Noventa audiências foram marcadas para realizar a regularização da paternidade. O evento envolveu a participação ativa de funcionários e Oficiais dos cartórios presentes à jornada, além de 4 juízes e 3 funcionárias e 2 estagiárias da defensoria pública.


Para Odélio Antonio de Lima, Oficial do cartório de Parelheiros, a oportunidade foi muito proveitosa, pois todos os pais convocados compareceram às audiências. "Nós tivemos aqui um dia tranqüilo, bem organizado. É muito importante que esse trabalho tenha seqüência para fixarmos níveis, quem sabe, nulos de crianças sem o nome do pai no registro. Aqui na zona sul o trabalho seguirá em frente para caminhar para isso", explicou o Oficial.


Todos os casos em que foram suscitadas dúvidas quanto à paternidade seguiram diretamente à Defensoria Pública para que fossem realizados os testes de DNA, que felizmente acabou ocorrendo em poucos casos na escola Dom Duarte, no bairro da Capela do Socorro, zona sul da capital.



Para Mateus Cordeiro Bernardo da Silva o projeto deu não só um nome, mas também um pai. Gilberto Bernardo da Silva adotou o menino com quem convive desde os primeiros meses de vida. A mãe de Mateus, Maria Eliane Cordeiro da Silva, começou a se relacionar com o agora pai de seu filho quando o menino tinha apenas seis meses, mas nunca tiveram oportunidade de realizar adoção. "Acompanhei ele desde quase o nascimento. Tenho ele como um filho meu. E agora tivemos essa oportunidade. Estamos muito felizes", declara o agora pai de Mateus.

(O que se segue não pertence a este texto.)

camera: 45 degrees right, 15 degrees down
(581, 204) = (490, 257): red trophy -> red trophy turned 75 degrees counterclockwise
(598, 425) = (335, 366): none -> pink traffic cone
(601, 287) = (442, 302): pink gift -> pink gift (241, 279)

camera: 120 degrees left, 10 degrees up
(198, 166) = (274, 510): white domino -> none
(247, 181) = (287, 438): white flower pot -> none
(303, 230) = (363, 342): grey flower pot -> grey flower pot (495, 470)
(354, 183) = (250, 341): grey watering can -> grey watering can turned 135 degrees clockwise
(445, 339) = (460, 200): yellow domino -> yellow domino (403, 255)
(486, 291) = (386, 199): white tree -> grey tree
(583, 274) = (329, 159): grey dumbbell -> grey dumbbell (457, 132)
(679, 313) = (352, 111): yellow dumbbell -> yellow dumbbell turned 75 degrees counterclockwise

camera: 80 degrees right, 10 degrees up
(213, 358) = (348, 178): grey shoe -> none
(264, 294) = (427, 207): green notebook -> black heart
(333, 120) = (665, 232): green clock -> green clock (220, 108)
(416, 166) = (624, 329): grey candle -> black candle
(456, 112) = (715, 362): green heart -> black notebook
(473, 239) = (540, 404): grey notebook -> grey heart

Guilherme Henrique de Souza Firmino, de 17 anos, já saiu da escola com a certidão averbada com o nome do pai. Maria Aparecida de Souza Firmino e Cláudio Belo Firmino namoravam quando ela estava grávida, porém uma briga os separou. Pouco tempo depois reataram e acabaram casando, porém Aparecida já havia registrado o filho somente em seu nome. Agora puderam acertar toda a documentação. "A gente gostaria de ter resolvido este problema antes. Esse projeto nos ajudou. Veio complementar algo que faltava para o Guilherme", afirma a mãe. "Estou feliz, ter o nome dele é importante pra mim", disse Guilherme.

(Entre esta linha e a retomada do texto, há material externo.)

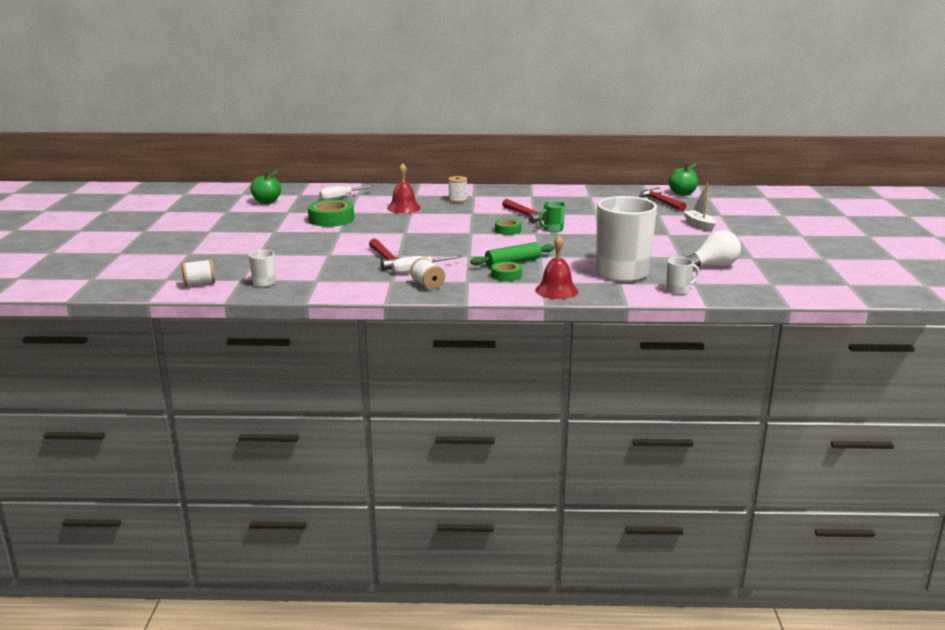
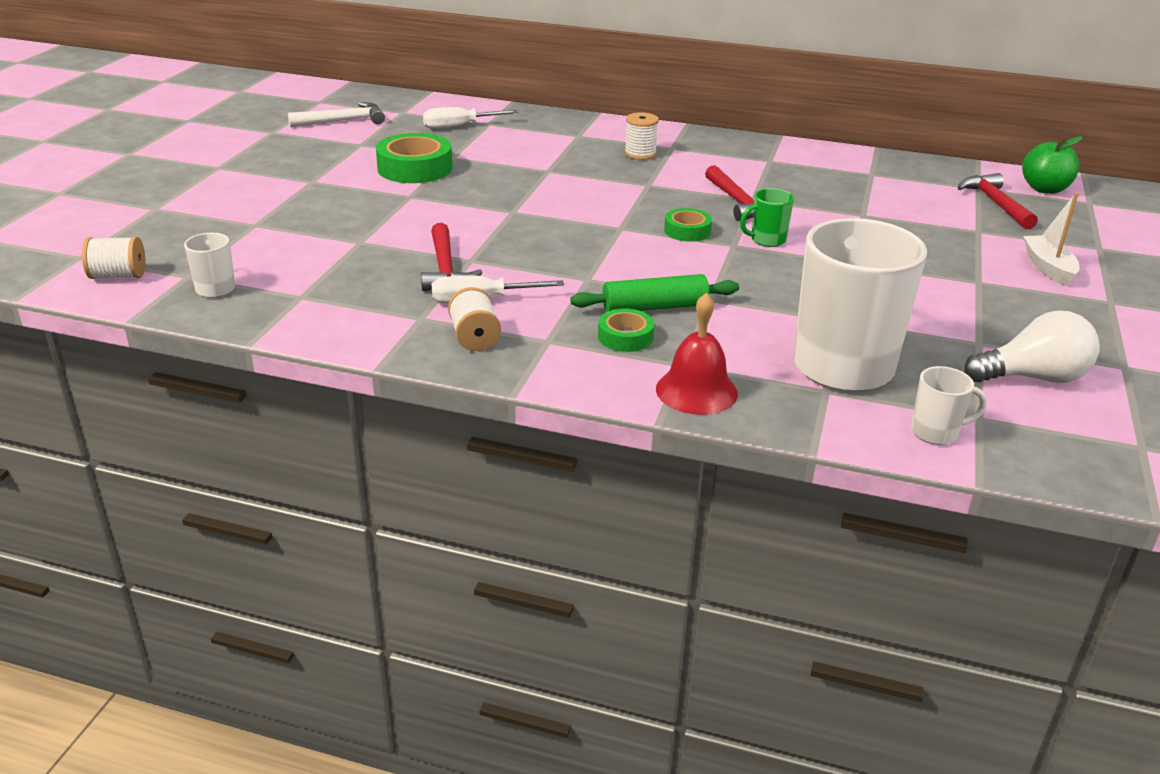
camera: 15 degrees right, 10 degrees up
(267, 202) = (343, 121): green apple -> white hammer
(404, 208) = (543, 159): red bell -> none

O juiz designado para trabalhar no evento Jayme de Oliveira, da 13ª Vara da Fazenda Pública acredita que a mobilização é importante para a conscientização da população. "Esse trabalho desenvolvido por meio dessas parcerias trazem um resultado muito bom. Haver um movimento como esse cria um ambiente favorável, conscientiza e orienta mães, pais e também os adolescentes. Eu acho que esse projeto é bastante relevante", afirma.



Paternidade Responsável na mídia


Durante a mobilização da segunda fase do projeto Paternidade Responsável a TV Bandeirantes compareceu ao evento para realizar uma reportagem sobre a jornada, que este ano esta sendo realizada em todo o Estado de São Paulo.